Rusman, Peneliti Senior Global Future Institute (GFI)
British Geopolitics yang sudah djalankan Inggris sejak abad ke-15 ketika mengkolonisasi kawasan Asia, nampaknya sekarang ditiru oleh pemerintah Cina. Yaitu kuasai wilayah yang suatu negara yang cukup strategis untuk dibangun Bandara dan Pelabuhan. Begitulah cara Cina menghadapi kepungan kehadiran militer Amerika Serikat dan sekutu-sekutunya dari Darwin, Australia.
Pemerintahan Jokowi-JK nampaknya sadar betul kebutuhan mendesak Cina. Baru-baru ini pemerintah mencanangkan pengembangan pelabuhan existing menjadi pelabuhan Hubungan Internasional Bitung dalam rangka mendorong infrastruktur dan perekonomian Indonesia bagian timur, khususnya di Sulawesi Utara.
Setidaknya begitulah dalih resminya. Namun seperti halnya ketika Cina pada akhir masa pemerintahan Presiden SBY mendesak agar dilibatkan dalam Kawasan Ekonomi Khusus (KEK) di Bitung Sulawesi Utara, maka skema Cina tersebut nampaknya akan ditindak-lanjuti pada pemerintahan Jokowi-JK. Hal ini tergambar jelas melalui Survei Investigasi Desain (SID) yang mana survey diarahkan untuk menguji kelayakan pembangunan pelabuhan di KEK Bitung.
Tren ini semakin menguat ketika Komite Percepatan Penyediaan Infrastruktur Prioritas (KPPIP) telah memboyong konsultan pelaksana penyusunan Outline Business Case (OBC) untuk proyek tersebut.
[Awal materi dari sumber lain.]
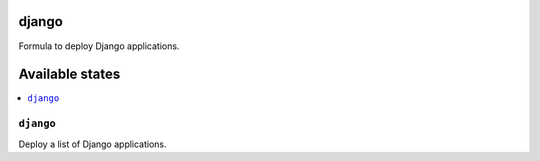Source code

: django
======

Formula to deploy Django applications.

Available states
================

.. contents::
    :local:

``django``
-------

Deploy a list of Django applications.
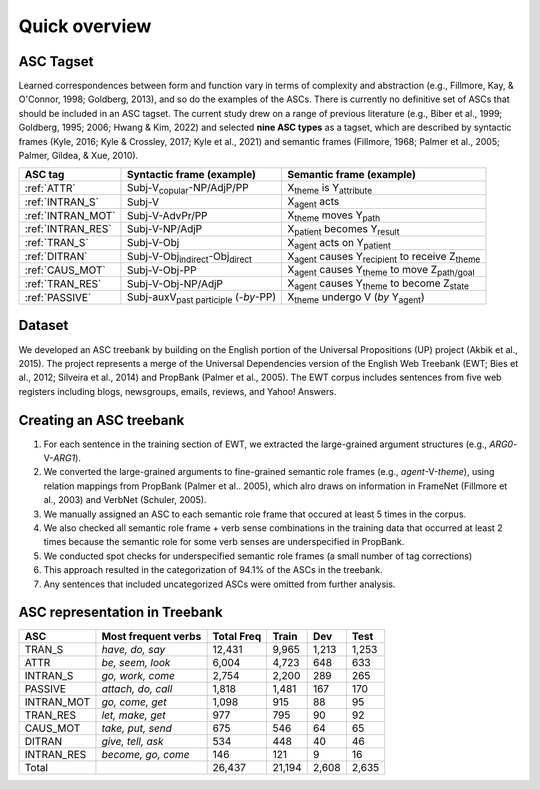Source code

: Quick overview
=====

***** 
ASC Tagset
*****

Learned correspondences between form and function vary in terms of complexity and abstraction (e.g., Fillmore, Kay, & O'Connor, 1998; Goldberg, 2013), and so do the examples of the ASCs. There is currently no definitive set of ASCs that should be included in an ASC tagset. The current study drew on a range of previous literature (e.g., Biber et al., 1999; Goldberg, 1995; 2006; Hwang & Kim, 2022) and selected **nine ASC types** as a tagset, which are described by syntactic frames (Kyle, 2016; Kyle & Crossley, 2017; Kyle et al., 2021) and semantic frames (Fillmore, 1968; Palmer et al., 2005; Palmer, Gildea, & Xue, 2010). 

+-------------------+--------------------------------------------------+------------------------------------------------------------------------+
| ASC tag           | Syntactic frame (example)                        | Semantic frame (example)                                               |
+===================+==================================================+========================================================================+
| :ref:`ATTR`       | Subj-V\ :sub:`copular`-NP/AdjP/PP                | X\ :sub:`theme`  is Y\ :sub:`attribute`                                |
+-------------------+--------------------------------------------------+------------------------------------------------------------------------+
| :ref:`INTRAN_S`   | Subj-V                                           | X\ :sub:`agent` acts                                                   |
+-------------------+--------------------------------------------------+------------------------------------------------------------------------+
| :ref:`INTRAN_MOT` | Subj-V-AdvPr/PP                                  | X\ :sub:`theme` moves Y\ :sub:`path`                                   |
+-------------------+--------------------------------------------------+------------------------------------------------------------------------+
| :ref:`INTRAN_RES` | Subj-V-NP/AdjP                                   | X\ :sub:`patient` becomes Y\ :sub:`result`                             |
+-------------------+--------------------------------------------------+------------------------------------------------------------------------+
| :ref:`TRAN_S`     | Subj-V-Obj                                       | X\ :sub:`agent` acts on Y\ :sub:`patient`                              |
+-------------------+--------------------------------------------------+------------------------------------------------------------------------+
| :ref:`DITRAN`     | Subj-V-Obj\ :sub:`indirect`-Obj\ :sub:`direct`   | X\ :sub:`agent` causes Y\ :sub:`recipient` to receive Z\ :sub:`theme`  |
+-------------------+--------------------------------------------------+------------------------------------------------------------------------+
| :ref:`CAUS_MOT`   | Subj-V-Obj-PP                                    | X\ :sub:`agent` causes Y\ :sub:`theme` to move Z\ :sub:`path/goal`     |
+-------------------+--------------------------------------------------+------------------------------------------------------------------------+
| :ref:`TRAN_RES`   | Subj-V-Obj-NP/AdjP                               | X\ :sub:`agent` causes Y\ :sub:`theme` to become Z\ :sub:`state`       |
+-------------------+--------------------------------------------------+------------------------------------------------------------------------+
| :ref:`PASSIVE`    | Subj-auxV\ :sub:`past participle` (-*by*-PP)     | X\ :sub:`theme` undergo V  (*by* Y\ :sub:`agent`)                      |
+-------------------+--------------------------------------------------+------------------------------------------------------------------------+



***** 
Dataset
*****
We developed an ASC treebank by building on the English portion of the Universal Propositions (UP) project (Akbik et al., 2015). The project represents a merge of the Universal Dependencies version of the English Web Treebank (EWT; Bies et al., 2012; Silveira et al., 2014) and PropBank (Palmer et al., 2005). The EWT corpus includes sentences from five web registers including blogs, newsgroups, emails, reviews, and Yahoo! Answers. 


***** 
Creating an ASC treebank
*****
#. For each sentence in the training section of EWT, we extracted the large-grained argument structures (e.g., *ARG0*-V-*ARG1*).
#. We converted the large-grained arguments to fine-grained semantic role frames (e.g., *agent*-V-*theme*), using relation mappings from PropBank (Palmer et al.. 2005), which alro draws on information in FrameNet (Fillmore et al., 2003) and VerbNet (Schuler, 2005).
#. We manually assigned an ASC to each semantic role frame that occured at least 5 times in the corpus.
#. We also checked all semantic role frame + verb sense combinations in the training data that occurred at least 2 times because the semantic role for some verb senses are underspecified in PropBank.
#. We conducted spot checks for underspecified semantic role frames (a small number of tag corrections)
#. This approach resulted in the categorization of 94.1% of the ASCs in the treebank.
#. Any sentences that included uncategorized ASCs were omitted from further analysis.

***** 
ASC representation in Treebank
*****

+-------------+----------------------+-------------+--------+--------+-------+
| ASC         | Most frequent verbs  | Total Freq  | Train  | Dev    | Test  |
+=============+======================+=============+========+========+=======+
| TRAN_S      | *have, do, say*      | 12,431      | 9,965  | 1,213  | 1,253 |
+-------------+----------------------+-------------+--------+--------+-------+
| ATTR        | *be, seem, look*     | 6,004       | 4,723  | 648    | 633   |
+-------------+----------------------+-------------+--------+--------+-------+
| INTRAN_S    | *go, work, come*     | 2,754       | 2,200  | 289    | 265   |
+-------------+----------------------+-------------+--------+--------+-------+
| PASSIVE     | *attach, do, call*   | 1,818       | 1,481  | 167    | 170   |
+-------------+----------------------+-------------+--------+--------+-------+
| INTRAN_MOT  | *go, come, get*      | 1,098       | 915    | 88     | 95    |
+-------------+----------------------+-------------+--------+--------+-------+
| TRAN_RES    | *let, make, get*     | 977         | 795    | 90     | 92    |
+-------------+----------------------+-------------+--------+--------+-------+
| CAUS_MOT    | *take, put, send*    | 675         | 546    | 64     | 65    |
+-------------+----------------------+-------------+--------+--------+-------+
| DITRAN      | *give, tell, ask*    | 534         | 448    | 40     | 46    |
+-------------+----------------------+-------------+--------+--------+-------+
| INTRAN_RES  | *become, go, come*   | 146         | 121    | 9      | 16    |
+-------------+----------------------+-------------+--------+--------+-------+
| Total       |                      | 26,437      | 21,194 | 2,608  | 2,635 |
+-------------+----------------------+-------------+--------+--------+-------+


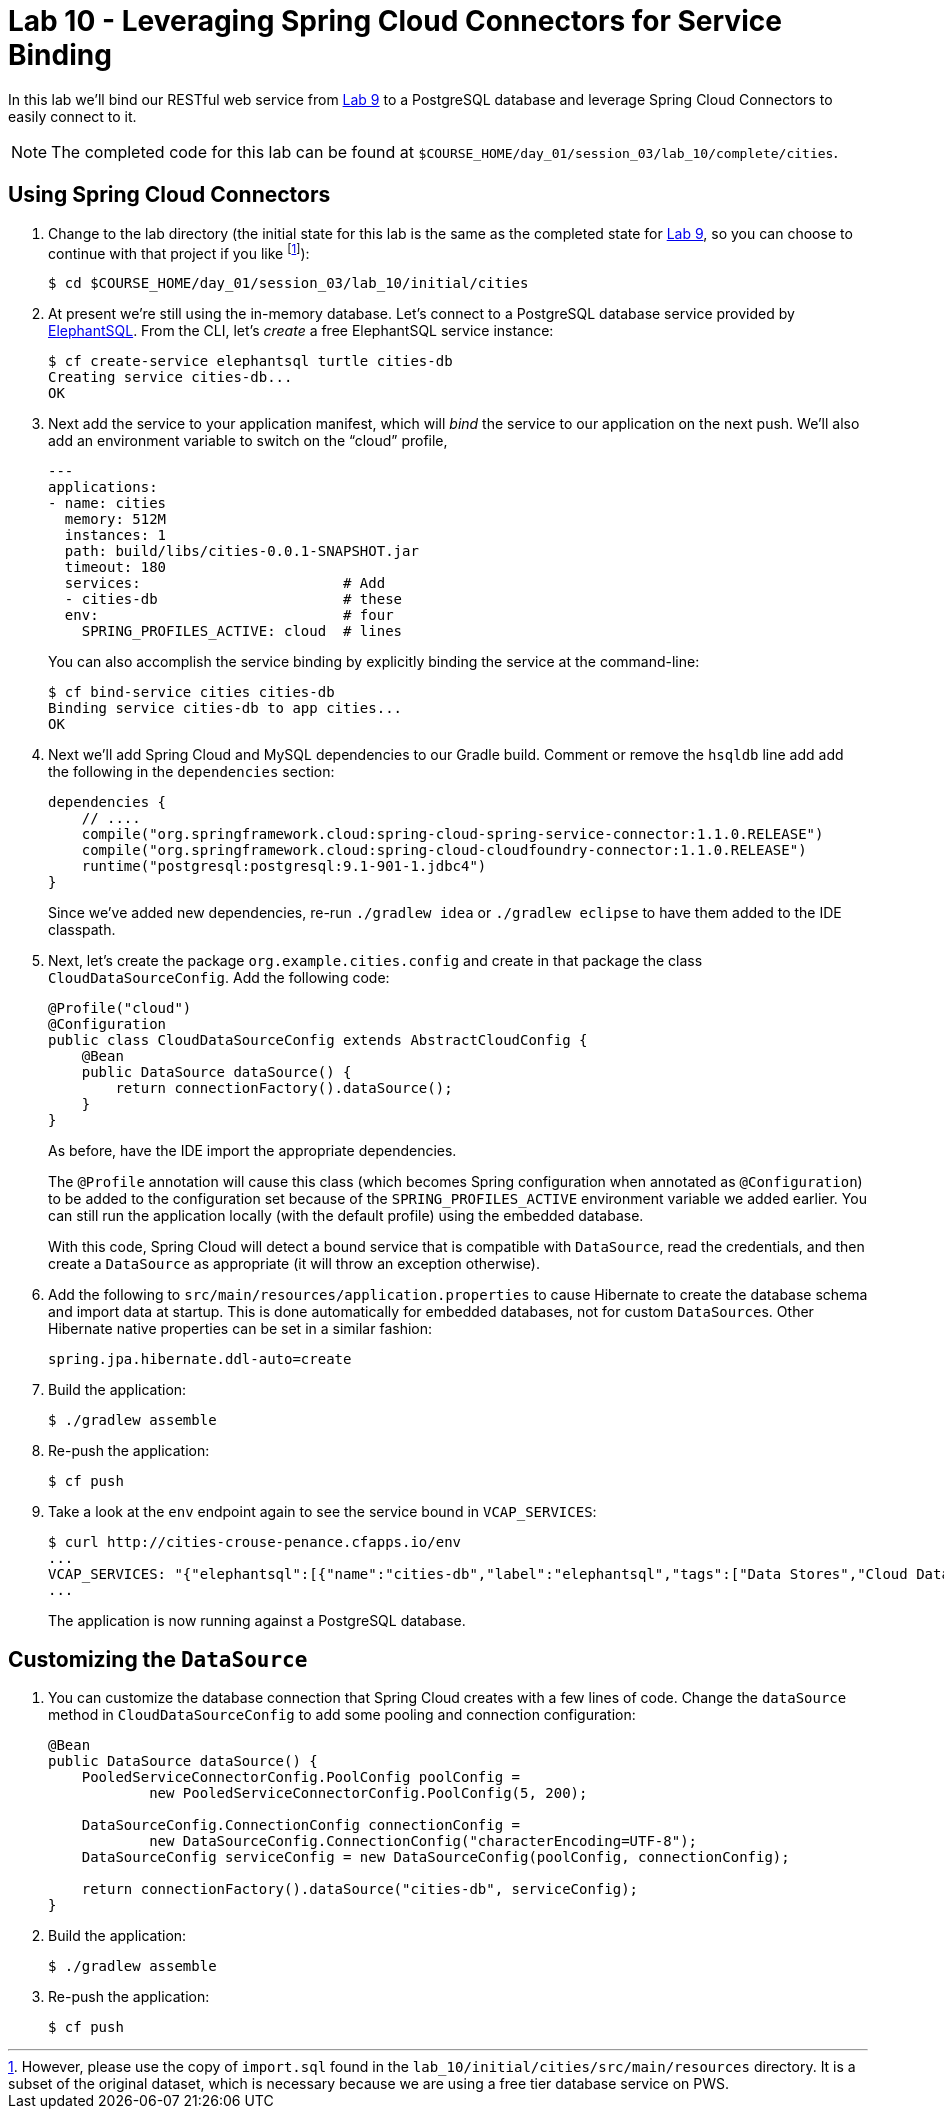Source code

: :compat-mode:
= Lab 10 - Leveraging Spring Cloud Connectors for Service Binding

In this lab we'll bind our RESTful web service from link:../lab_09/lab_09.html[Lab 9] to a PostgreSQL database and leverage Spring Cloud Connectors to easily connect to it.

NOTE: The completed code for this lab can be found at `$COURSE_HOME/day_01/session_03/lab_10/complete/cities`.

== Using Spring Cloud Connectors

. Change to the lab directory (the initial state for this lab is the same as the completed state for link:../lab_09/lab_09.html[Lab 9], so you can choose to continue with that project if you like footnote:[However, please use the copy of `import.sql` found in the `lab_10/initial/cities/src/main/resources` directory. It is a subset of the original dataset, which is necessary because we are using a free tier database service on PWS.]):
+
----
$ cd $COURSE_HOME/day_01/session_03/lab_10/initial/cities
----

. At present we're still using the in-memory database. Let's connect to a PostgreSQL database service provided by http://www.elephantsql.com/[ElephantSQL].
From the CLI, let's _create_ a free ElephantSQL service instance:
+
[source,bash]
----
$ cf create-service elephantsql turtle cities-db
Creating service cities-db...
OK
----

. Next add the service to your application manifest, which will _bind_ the service to our application on the next push. We'll also add an environment variable to switch on the ``cloud'' profile,
+
[source,yml]
----
---
applications:
- name: cities
  memory: 512M
  instances: 1
  path: build/libs/cities-0.0.1-SNAPSHOT.jar
  timeout: 180
  services:                        # Add
  - cities-db                      # these
  env:                             # four
    SPRING_PROFILES_ACTIVE: cloud  # lines
----
+
You can also accomplish the service binding by explicitly binding the service at the command-line:
+
[source,bash]
----
$ cf bind-service cities cities-db
Binding service cities-db to app cities...
OK
----

. Next we'll add Spring Cloud and MySQL dependencies to our Gradle build. Comment or remove the +hsqldb+ line add add the following in the +dependencies+ section:
+
[source,groovy]
----
dependencies {
    // ....
    compile("org.springframework.cloud:spring-cloud-spring-service-connector:1.1.0.RELEASE")
    compile("org.springframework.cloud:spring-cloud-cloudfoundry-connector:1.1.0.RELEASE")
    runtime("postgresql:postgresql:9.1-901-1.jdbc4")
}
----
+
Since we've added new dependencies, re-run +./gradlew idea+ or +./gradlew eclipse+ to have them added to the IDE classpath.

. Next, let's create the package +org.example.cities.config+ and create in that package the class +CloudDataSourceConfig+. Add the following code:
+
[source,java]
----
@Profile("cloud")
@Configuration
public class CloudDataSourceConfig extends AbstractCloudConfig {
    @Bean
    public DataSource dataSource() {
        return connectionFactory().dataSource();
    }
}
----
+
As before, have the IDE import the appropriate dependencies.
+
The +@Profile+ annotation will cause this class (which becomes Spring configuration when annotated as +@Configuration+) to be added to the configuration set because of the +SPRING_PROFILES_ACTIVE+ environment variable we added earlier. You can still run the application locally (with the default profile) using the embedded database.
+
With this code, Spring Cloud will detect a bound service that is compatible with +DataSource+, read the credentials, and then create a +DataSource+ as appropriate (it will throw an exception otherwise).

. Add the following to +src/main/resources/application.properties+ to cause Hibernate to create the database schema and import data at startup. This is done automatically for embedded databases, not for custom ++DataSource++s. Other Hibernate native properties can be set in a similar fashion:
+
[source,java]
----
spring.jpa.hibernate.ddl-auto=create
----

. Build the application:
+
[source,bash]
----
$ ./gradlew assemble
----

. Re-push the application:
+
[source,bash]
----
$ cf push
----

. Take a look at the +env+ endpoint again to see the service bound in +VCAP_SERVICES+:
+
[source,bash]
----
$ curl http://cities-crouse-penance.cfapps.io/env
...
VCAP_SERVICES: "{"elephantsql":[{"name":"cities-db","label":"elephantsql","tags":["Data Stores","Cloud Databases","Developer Tools","Data Store","postgresql","relational","New Product"],"plan":"turtle","credentials":{"uri":"postgres://okoaxkll:Il2L3Z6vSywRw2kNKd4G997VAhd3c7gy@babar.elephantsql.com:5432/okoaxkll","max_conns":"5"}}]}",
...
----
The application is now running against a PostgreSQL database.

== Customizing the +DataSource+

. You can customize the database connection that Spring Cloud creates with a few lines of code. Change the +dataSource+ method in +CloudDataSourceConfig+ to add some pooling and connection configuration:
+
[source,java]
----
@Bean
public DataSource dataSource() {
    PooledServiceConnectorConfig.PoolConfig poolConfig =
            new PooledServiceConnectorConfig.PoolConfig(5, 200);

    DataSourceConfig.ConnectionConfig connectionConfig =
            new DataSourceConfig.ConnectionConfig("characterEncoding=UTF-8");
    DataSourceConfig serviceConfig = new DataSourceConfig(poolConfig, connectionConfig);

    return connectionFactory().dataSource("cities-db", serviceConfig);
}
----

. Build the application:
+
[source,bash]
----
$ ./gradlew assemble
----

. Re-push the application:
+
[source,bash]
----
$ cf push
----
Sebagaimana kita ketahui sebelumnya KPPIP telah melaksanakan proses lelang jasa konsultasi penyusunan OBC PHI Bitung, dan dari proses lelang tersebut telah ditetapkan konsorsium PT Mott MacDonald Indonesia, PT Deloitte Konsultan Indonesia, dan PT Hanafiah Ponggawa & Partners sebagai penyedia jasa untuk melakukan kegiatan penyusunan OBC untuk pembangunan PHI Bitung.
Adapun hasil survei konsultan OBC akan dibawa ke Belt and Road Forum (BRF) di Beijing, Cina. Sebagaimana diketahui, Sulawesi Utara bersama Sumatera Utara dan Kalimantan Utara diketahui menjadi tiga provinsi yang diminati investor Cina, karenanya negeri tirai bamboo tersebut dirpoyeksikan untuk masuk di pengembangan Pelabuhan Hub Internasional (PHI) Bitung Ini.
Bagi Indonesia, kerjasama ekonomi-bisnis dengan Cina berdasarkan skema KEK Bitung, pada perkembangannya lebih menguntungkan Cina secara geopolitik dibandingkan Indonesia yang bila proyek ini jadi, semata-mata hanya memandang dari segi peluang ekonomi-bisnis mengingat proyek yang masuk klasifikasi prioritas tersebut bernilai investasi sebesar Rp 34 Triliun.
Apakah sebanding mengingat fakta bahwa Bitung merupakan pintu gerbang jalur Indonesia Timur menuju Asia Pasifik? Rusia mungkin bisa jadi bahan perbandingan. Betapa Vladivostok dan Siberia, yang merupakan kawasan Rusia Timur, juga merupakan pintu gerbang jalur Rusia Timur ke Asia Pasifik.
Namun Presiden Vladimir Putin jauh lebih cerdas dan imajinatif dalam memanfaatkan Siberia sebagai senjata geopolitik Rusia, untuk menghadapi kepentingan negara-negara adikuasa seperti Amerika, Uni Eropa dan Jepang. Sehingga bukan suatu kebetulan ketika pada 2012 Rusia menjadi tuan rumah APEC Summit di Vladivostok. Dan melalui forum tersebut, Rusia mempromosikan The Siberian Russian Far East, yang mana Siberia yang dulunya halaman belakang, telah menjelma menjadi halaman muka Rusia.